At a press conference announcing a 140% jump in net profits last year to 2.05 billion guilders ($1.24 billion) from 856 million guilders ($519 million), Philips’ executive VP Dudley Eustace said the Centurion program begun in 1990 had succeeded in “cleaning house.”

The priority for the scaled-back company, now profitable in almost all its territories, was “to batten down the hatches and successfully manage growth…. We will proceed with caution, but without losing that flair and dynamism that’s required for marketing.”

Eustace praised the record net profits of Philips’ film and music division, Polygram, and predicted software would become “an increasingly important revenue stream” for the company. “Hardware margins are really not enough to grow as a company,” he said.

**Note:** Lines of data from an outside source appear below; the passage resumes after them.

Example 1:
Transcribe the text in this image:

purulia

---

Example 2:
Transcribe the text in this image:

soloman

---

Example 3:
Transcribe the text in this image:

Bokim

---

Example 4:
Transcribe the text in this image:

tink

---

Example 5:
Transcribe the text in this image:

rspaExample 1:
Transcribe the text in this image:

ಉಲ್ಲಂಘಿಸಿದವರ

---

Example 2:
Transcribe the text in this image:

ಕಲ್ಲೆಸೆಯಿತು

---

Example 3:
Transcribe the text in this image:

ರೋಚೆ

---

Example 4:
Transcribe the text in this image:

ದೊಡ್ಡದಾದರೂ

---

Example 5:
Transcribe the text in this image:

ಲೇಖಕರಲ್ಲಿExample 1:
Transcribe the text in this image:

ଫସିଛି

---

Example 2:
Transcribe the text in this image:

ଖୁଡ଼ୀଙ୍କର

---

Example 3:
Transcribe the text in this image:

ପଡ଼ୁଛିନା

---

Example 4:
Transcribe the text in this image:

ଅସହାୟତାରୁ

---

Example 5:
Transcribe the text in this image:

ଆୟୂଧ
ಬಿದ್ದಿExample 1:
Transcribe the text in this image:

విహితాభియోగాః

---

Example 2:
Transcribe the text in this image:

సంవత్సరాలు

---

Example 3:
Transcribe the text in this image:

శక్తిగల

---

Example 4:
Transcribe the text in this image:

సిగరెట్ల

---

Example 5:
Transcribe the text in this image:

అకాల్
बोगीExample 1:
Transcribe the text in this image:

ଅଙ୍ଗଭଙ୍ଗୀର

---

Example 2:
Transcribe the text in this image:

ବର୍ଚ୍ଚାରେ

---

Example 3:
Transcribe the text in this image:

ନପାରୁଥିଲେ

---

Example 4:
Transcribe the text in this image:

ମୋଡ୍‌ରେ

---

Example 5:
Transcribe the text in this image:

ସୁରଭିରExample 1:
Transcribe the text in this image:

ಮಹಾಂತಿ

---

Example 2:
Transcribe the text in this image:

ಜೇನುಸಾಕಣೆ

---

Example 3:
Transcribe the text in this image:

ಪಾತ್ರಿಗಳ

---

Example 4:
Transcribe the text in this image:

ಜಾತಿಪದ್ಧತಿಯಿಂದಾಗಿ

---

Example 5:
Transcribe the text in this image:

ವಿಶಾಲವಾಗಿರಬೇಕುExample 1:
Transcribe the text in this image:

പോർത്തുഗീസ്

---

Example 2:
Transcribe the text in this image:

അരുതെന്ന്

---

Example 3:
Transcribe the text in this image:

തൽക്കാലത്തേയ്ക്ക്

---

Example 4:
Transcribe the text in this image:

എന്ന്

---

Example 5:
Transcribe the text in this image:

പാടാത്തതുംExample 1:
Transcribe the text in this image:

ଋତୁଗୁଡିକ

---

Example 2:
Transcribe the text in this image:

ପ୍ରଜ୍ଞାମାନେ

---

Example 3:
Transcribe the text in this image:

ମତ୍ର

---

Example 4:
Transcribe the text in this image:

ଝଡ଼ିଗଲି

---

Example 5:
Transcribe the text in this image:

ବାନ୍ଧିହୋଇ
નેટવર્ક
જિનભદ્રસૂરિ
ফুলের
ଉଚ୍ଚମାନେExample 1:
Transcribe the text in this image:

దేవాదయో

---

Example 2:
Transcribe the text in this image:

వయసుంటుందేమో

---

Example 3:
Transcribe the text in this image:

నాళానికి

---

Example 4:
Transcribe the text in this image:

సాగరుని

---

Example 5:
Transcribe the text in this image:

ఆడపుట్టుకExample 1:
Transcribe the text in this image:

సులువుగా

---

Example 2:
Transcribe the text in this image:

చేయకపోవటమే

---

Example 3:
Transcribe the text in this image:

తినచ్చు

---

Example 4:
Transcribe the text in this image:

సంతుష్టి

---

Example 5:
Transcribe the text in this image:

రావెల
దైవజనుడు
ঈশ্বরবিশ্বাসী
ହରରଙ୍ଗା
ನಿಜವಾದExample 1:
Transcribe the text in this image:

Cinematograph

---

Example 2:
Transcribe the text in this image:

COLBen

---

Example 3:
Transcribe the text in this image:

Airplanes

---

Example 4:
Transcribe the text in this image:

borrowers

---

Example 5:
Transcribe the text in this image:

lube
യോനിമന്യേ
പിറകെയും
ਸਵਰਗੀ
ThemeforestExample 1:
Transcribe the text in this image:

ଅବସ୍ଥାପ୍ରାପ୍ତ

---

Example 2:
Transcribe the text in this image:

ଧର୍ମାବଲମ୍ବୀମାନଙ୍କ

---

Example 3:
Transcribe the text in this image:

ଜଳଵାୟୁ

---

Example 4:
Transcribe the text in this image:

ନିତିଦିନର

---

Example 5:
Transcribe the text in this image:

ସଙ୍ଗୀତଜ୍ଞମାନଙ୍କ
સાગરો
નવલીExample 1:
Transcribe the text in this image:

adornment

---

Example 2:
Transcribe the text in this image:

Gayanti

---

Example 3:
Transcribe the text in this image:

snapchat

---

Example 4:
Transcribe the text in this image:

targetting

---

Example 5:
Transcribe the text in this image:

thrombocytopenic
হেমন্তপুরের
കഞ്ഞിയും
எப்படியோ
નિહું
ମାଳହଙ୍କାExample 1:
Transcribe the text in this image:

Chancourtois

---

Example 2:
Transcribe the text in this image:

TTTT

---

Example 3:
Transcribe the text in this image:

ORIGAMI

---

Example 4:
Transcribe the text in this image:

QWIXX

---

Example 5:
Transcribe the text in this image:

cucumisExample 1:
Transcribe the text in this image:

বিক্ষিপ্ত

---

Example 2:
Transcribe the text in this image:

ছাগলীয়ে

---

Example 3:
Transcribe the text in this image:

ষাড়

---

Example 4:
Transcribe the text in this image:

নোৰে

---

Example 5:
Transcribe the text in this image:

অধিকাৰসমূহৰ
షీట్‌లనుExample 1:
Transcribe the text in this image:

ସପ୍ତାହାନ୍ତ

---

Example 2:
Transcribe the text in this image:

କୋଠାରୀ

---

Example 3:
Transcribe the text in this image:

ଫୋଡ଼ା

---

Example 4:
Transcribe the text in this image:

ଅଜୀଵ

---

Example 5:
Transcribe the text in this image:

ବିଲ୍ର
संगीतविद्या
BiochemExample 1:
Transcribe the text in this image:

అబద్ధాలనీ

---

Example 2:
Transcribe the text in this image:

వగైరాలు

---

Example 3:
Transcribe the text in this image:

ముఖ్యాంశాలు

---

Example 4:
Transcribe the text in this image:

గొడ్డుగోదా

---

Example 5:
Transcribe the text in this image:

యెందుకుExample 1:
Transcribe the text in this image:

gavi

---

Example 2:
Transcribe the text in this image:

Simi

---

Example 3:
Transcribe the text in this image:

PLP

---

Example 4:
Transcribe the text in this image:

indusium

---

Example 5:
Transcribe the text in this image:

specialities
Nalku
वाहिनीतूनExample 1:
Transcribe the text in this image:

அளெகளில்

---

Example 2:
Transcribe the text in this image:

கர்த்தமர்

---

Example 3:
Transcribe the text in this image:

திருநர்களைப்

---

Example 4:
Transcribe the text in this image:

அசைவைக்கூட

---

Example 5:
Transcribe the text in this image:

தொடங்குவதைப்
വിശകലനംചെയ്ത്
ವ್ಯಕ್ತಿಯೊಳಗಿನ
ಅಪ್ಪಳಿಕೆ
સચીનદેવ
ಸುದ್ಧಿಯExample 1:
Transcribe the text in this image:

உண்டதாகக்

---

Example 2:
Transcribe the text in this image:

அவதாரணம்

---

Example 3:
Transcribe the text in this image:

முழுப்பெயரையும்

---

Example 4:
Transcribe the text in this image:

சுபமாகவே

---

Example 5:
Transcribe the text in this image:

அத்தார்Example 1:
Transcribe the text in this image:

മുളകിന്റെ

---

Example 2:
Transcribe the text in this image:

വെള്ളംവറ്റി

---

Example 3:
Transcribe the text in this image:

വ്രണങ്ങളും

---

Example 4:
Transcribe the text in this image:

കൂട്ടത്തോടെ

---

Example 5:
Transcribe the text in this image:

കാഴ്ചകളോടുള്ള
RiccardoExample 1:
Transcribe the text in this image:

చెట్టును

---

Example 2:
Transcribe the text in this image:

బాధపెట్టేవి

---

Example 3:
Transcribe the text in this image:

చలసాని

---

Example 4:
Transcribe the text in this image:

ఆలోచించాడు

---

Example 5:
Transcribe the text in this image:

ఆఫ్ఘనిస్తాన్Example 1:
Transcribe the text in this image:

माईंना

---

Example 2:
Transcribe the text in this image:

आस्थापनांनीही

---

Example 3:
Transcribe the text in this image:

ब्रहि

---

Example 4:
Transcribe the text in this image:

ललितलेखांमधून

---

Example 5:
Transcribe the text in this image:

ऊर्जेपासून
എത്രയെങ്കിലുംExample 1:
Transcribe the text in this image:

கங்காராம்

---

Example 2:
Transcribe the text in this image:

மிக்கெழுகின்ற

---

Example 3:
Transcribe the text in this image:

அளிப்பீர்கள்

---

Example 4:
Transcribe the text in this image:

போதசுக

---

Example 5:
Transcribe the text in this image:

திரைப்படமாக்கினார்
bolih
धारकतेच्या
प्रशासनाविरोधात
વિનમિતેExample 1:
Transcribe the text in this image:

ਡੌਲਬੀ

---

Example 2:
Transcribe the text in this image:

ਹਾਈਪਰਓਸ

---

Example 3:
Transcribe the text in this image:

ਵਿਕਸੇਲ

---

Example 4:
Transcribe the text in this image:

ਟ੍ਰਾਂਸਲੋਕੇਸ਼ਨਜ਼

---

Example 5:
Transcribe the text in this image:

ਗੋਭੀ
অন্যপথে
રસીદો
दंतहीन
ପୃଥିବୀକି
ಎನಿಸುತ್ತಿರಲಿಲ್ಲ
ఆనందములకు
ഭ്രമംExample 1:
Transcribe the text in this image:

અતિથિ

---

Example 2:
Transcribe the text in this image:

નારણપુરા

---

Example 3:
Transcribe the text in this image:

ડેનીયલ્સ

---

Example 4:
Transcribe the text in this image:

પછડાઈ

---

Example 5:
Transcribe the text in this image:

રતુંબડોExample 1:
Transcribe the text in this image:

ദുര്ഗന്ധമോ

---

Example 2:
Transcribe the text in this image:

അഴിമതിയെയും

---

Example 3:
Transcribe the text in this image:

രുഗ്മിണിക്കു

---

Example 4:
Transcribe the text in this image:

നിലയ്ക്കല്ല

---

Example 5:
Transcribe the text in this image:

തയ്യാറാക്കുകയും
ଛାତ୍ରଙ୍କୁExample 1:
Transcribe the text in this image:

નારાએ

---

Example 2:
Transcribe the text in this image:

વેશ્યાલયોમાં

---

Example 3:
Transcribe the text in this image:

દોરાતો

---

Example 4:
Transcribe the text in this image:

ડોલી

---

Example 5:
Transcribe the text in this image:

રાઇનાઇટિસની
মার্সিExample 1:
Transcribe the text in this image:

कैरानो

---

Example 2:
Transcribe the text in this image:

Eustace said much of Polygram’s success can be attributed to Philips’ belief in a “hands-off” management policy. “The management style within a software company is totally different to that of hardware. The only real interface with them is at the highest level,” he said.

Philips president Jan Timmer, who denied rumors that he is considering resigning during the next year, said that in 1994, “Virtually all divisions recorded growth in sales and improvement in income despite continuing downward price pressures and a slow recovery of the European economies.”

After a period of losses, the 1994 results “confirm Philips is once again a profitable company,” Timmer said.